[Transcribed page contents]
---

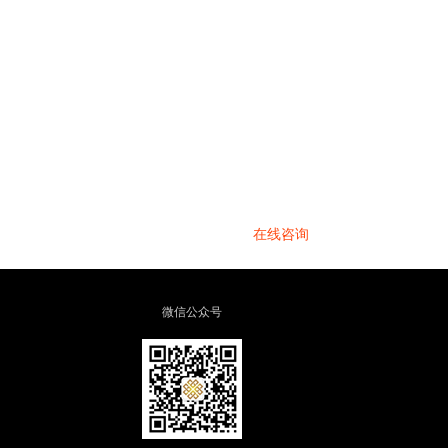
在线咨询
微信公众号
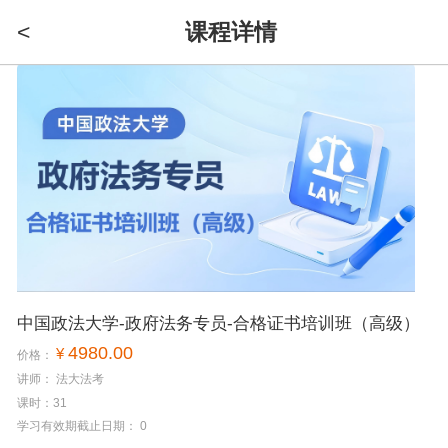
<
课程详情
中国政法大学-政府法务专员-合格证书培训班（高级）
4980.00
¥
价格：
讲师： 法大法考_
课时：31
学习有效期截止日期： 0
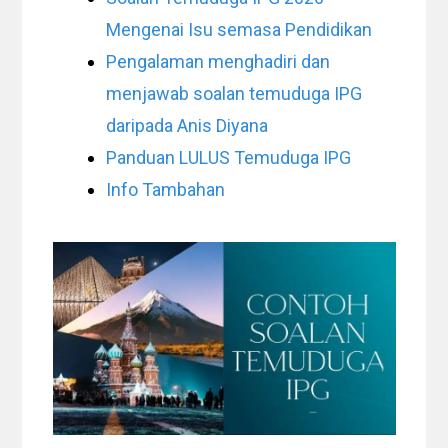
Mengenai Isu semasa Pendidikan
Pengalaman menghadiri dan
menjawab soalan temuduga IPG
daripada Anis Diyana
Panduan LULUS Temuduga IPG
Info Tambahan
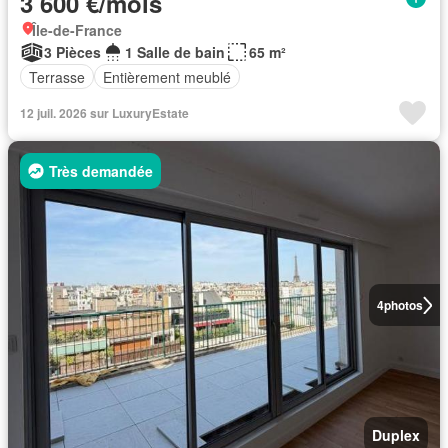
3 600 €/mois
Île-de-France
3 Pièces
1 Salle de bain
65 m²
Terrasse
Entièrement meublé
12 juil. 2026 sur LuxuryEstate
Très demandée
4
photos
Duplex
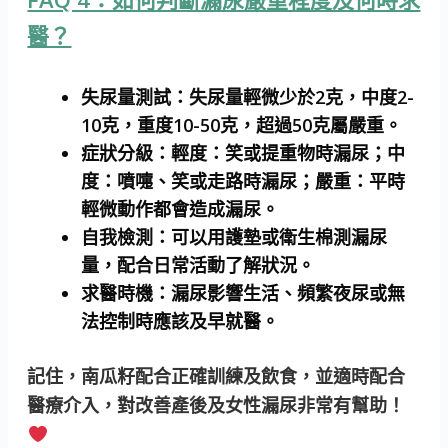
醫？
失尿量測試：
失尿量輕微少於2克，中度2-
10克，重度10-50克，超過50克屬嚴重。
症狀分級：
輕度：笑或提重物時漏尿；中
度：噴嚏、笑或走路時漏尿；嚴重：平時
輕微動作都會造成漏尿。
自我檢測：
可以用護墊或衛生棉測漏尿
量，配合日常活動了解狀況。
求醫時機：
漏尿影響生活、頻繁夜尿或無
法控制時應該及早就醫。
記住，南瓜籽配合正確訓練及飲食，並適時配合
醫療介入，對改善產後及女性漏尿非常有幫助！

---

• Task requirements:
Please repeat the entries exactly. Do not include the pictures.

• Worked solution:
在线咨询
微信公众号
<
课程详情
中国政法大学-政府法务专员-合格证书培训班（高级）
4980.00
¥
价格：
讲师： 法大法考_
课时：31
学习有效期截止日期： 0
Mengenai Isu semasa Pendidikan
Pengalaman menghadiri dan
menjawab soalan temuduga IPG
daripada Anis Diyana
Panduan LULUS Temuduga IPG
Info Tambahan
3 600 €/mois
Île-de-France
3 Pièces
1 Salle de bain
65 m²
Terrasse
Entièrement meublé
12 juil. 2026 sur LuxuryEstate
Très demandée
4
photos
Duplex
醫？
失尿量測試：
失尿量輕微少於2克，中度2-
10克，重度10-50克，超過50克屬嚴重。
症狀分級：
輕度：笑或提重物時漏尿；中
度：噴嚏、笑或走路時漏尿；嚴重：平時
輕微動作都會造成漏尿。
自我檢測：
可以用護墊或衛生棉測漏尿
量，配合日常活動了解狀況。
求醫時機：
漏尿影響生活、頻繁夜尿或無
法控制時應該及早就醫。
記住，南瓜籽配合正確訓練及飲食，並適時配合
醫療介入，對改善產後及女性漏尿非常有幫助！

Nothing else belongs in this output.